Researchers receive $2.9 million NIH grant to study cardiovascular disease in drug abusers with HIV
Mahendra Kumar, Ph.D., and Deborah Jones Weiss, Ph.D., M.Ed., in the Department of Psychiatry and Behavioral Sciences, have received a $2.9 million, five-year grant from the National Institute on Drug Abuse to study cardiovascular disease in HIV-positive cocaine users.
The grant, “Predictive Biomarkers of CVD risk in Diverse HIV-1+ Cocaine Abusers,” aims to establish the risk of developing cardiovascular disease in cocaine abusers with HIV-1 and related biomarkers.
“South Florida is the epicenter of both HIV-1 infection and cocaine abuse,” said Kumar, professor of psychiatry and behavioral sciences and Chief of the Psychoneuroendocrinology Laboratory. “Although antiretroviral treatment has made HIV-1 infection a chronic disease, cardiovascular disease and other co-morbidities have become important complications in this infection.”
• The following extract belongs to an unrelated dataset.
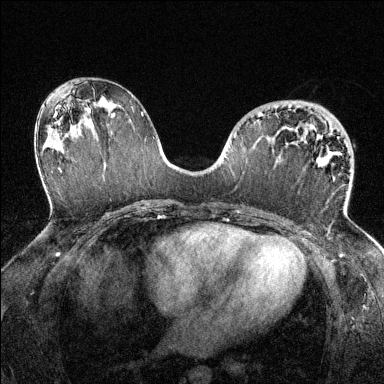
Breast MRI (dynamic contrast-enhanced), one axial slice. Dynamic contrast-enhanced series, time point 2 of 6 at this slice position (early post-contrast). 1.5 T. TE 1.7 ms, TR 4.6 ms. 1.2 mm slice thickness. 384 × 384 image matrix, field of view 320 × 320 mm. Female patient.
Annotated regions visible in this slice (semi-automatically segmented with operator editing):
- enhancing-tissue mask used for the functional tumour volume (all voxels passing the contrast-enhancement thresholds inside the analysis volume; usually the tumour): bounding box <258,113,347,215> (left, top, right, bottom; pixels)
Some reports, Kumar says, show that cardiovascular disease risk increases up to 60 percent in HIV-1 infected people, but neither the effects nor the mechanisms involved are understood.
To test various biomarkers, Kumar and Weiss will recruit African American, Caucasian and Hispanic men and women who are HIV-1 infected cocaine abusers, HIV-1 infected non-abusers, non-HIV infected cocaine abusers, and uninfected, non-abusers. Those having 1mm or more carotid artery intima-media thickness will undergo intervention based on recommendations to decrease risks as described in the Framingham Study, a sex-specific algorithm used to estimate the 10-year cardiovascular risk of an individual, for up to two years and then will be reassessed.
“This grant will help us gain a better understanding of the influence of cocaine on the impact of HIV infection on developing risk of cardiovascular disease and on strategies to better identify biomarkers for the risk of cardiovascular disease among those living with HIV,” said Weiss, research professor of psychiatry and behavioral sciences and co-chair of mentoring for the development core at the Center for AIDS Research.
The team hypothesizes that Framingham-based intervention will be insufficient since various inflammatory markers, insulin resistance and other biomarkers have to be improved to reduce the risk of developing cardiovascular disease.
“Our findings may result in developing a better approach of intervention in this population to reduce the risk of developing cardiovascular risk,” Kumar said.
This award is supported by the National Institute on Drug Abuse of the National Institutes of Health under grant number R01DA034589.